To evaluate the short-term surgical outcomes and the reimbursement patterns, after treatment of Type 2 odontoid fractures using the anterior or posterior approach. The NSQIP database was queried for surgically treated patients with Type 2 odontoid fractures by the anterior or posterior approach between 2016 and 2020. Propensity score matching with the optimal approach was used to balance the cohorts. A total of 96 patients in the anterior and 352 patients in the posterior surgery group were included in the unmatched analysis. After propensity score matching 1:1, 96 anterior and 96 posterior cases were included in the matched analysis. Operative times were shorter in the anterior group (92.0 vs. 145.0 minutes, p<0.001). The need for intra- or postoperative transfusions was higher in the posterior group (15% vs. 2.1% ; p=0.002). However, there were no significant differences in complications between groups (p>0.05). Hospital stay was significantly longer in the posterior group (4.5 days vs. 3.0; p=0.049). Non-routine discharge was more frequent in the posterior group (55% vs. 40%, p=0.030). However, the rate of 30-day readmission, reoperation, and mortality did not differ between groups (p>0.05).

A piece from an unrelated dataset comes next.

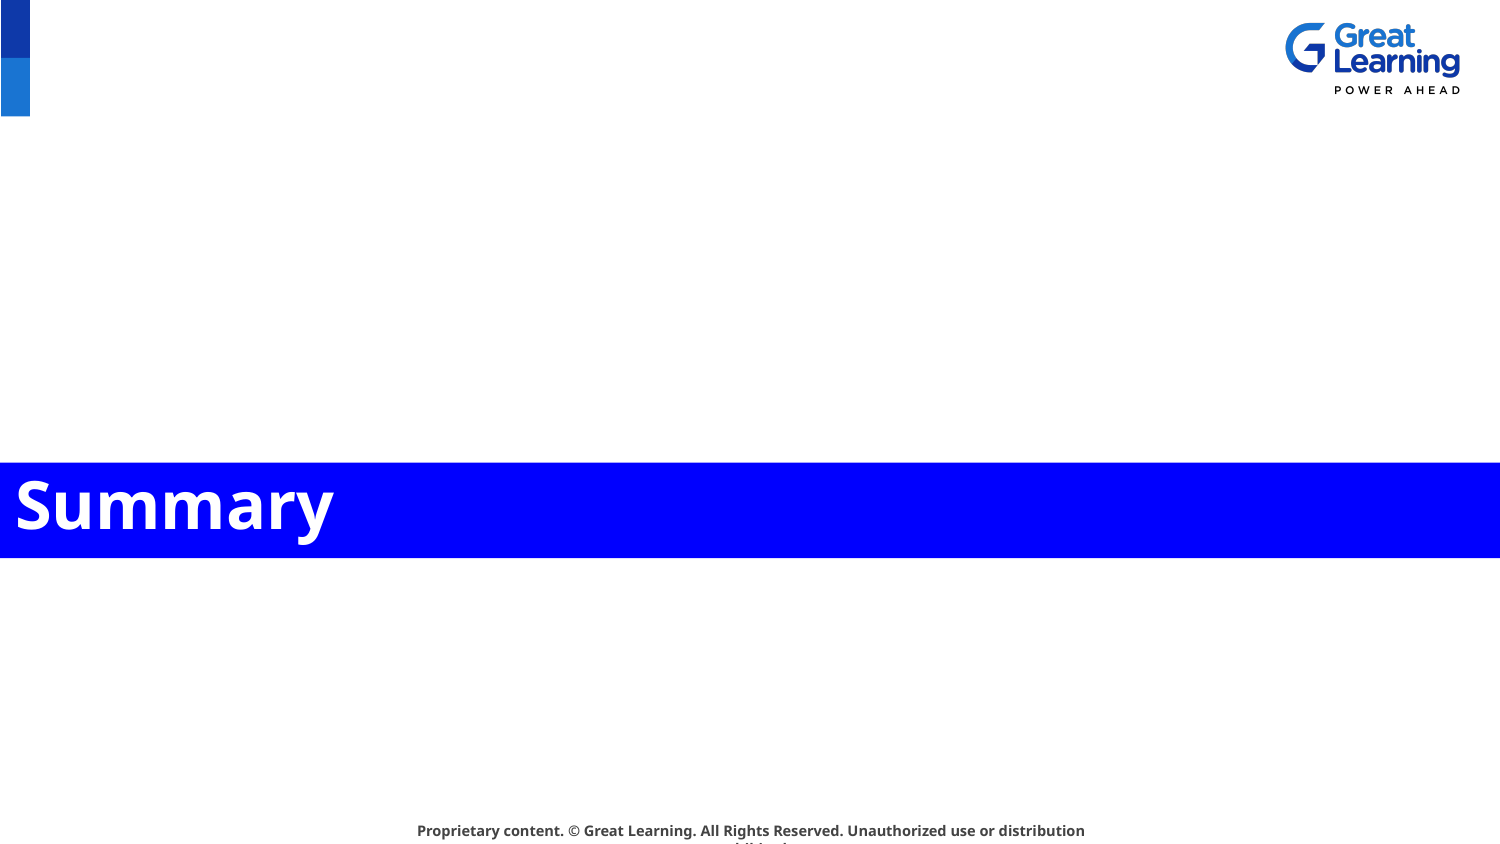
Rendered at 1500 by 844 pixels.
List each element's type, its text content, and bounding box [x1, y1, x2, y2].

Also, the work relative value units (WRVUs) were significantly higher in the anterior group (22.7 vs. 20.6, p<0.001), indicating higher reimbursement trends for this approach. In this matched analysis, the anterior approach for type 2 odontoid fractures was superior to the posterior approach. The anterior approach was associated with significantly shorter operation times, hospital stays, fewer transfusions, non-routine discharges, and higher reimbursements.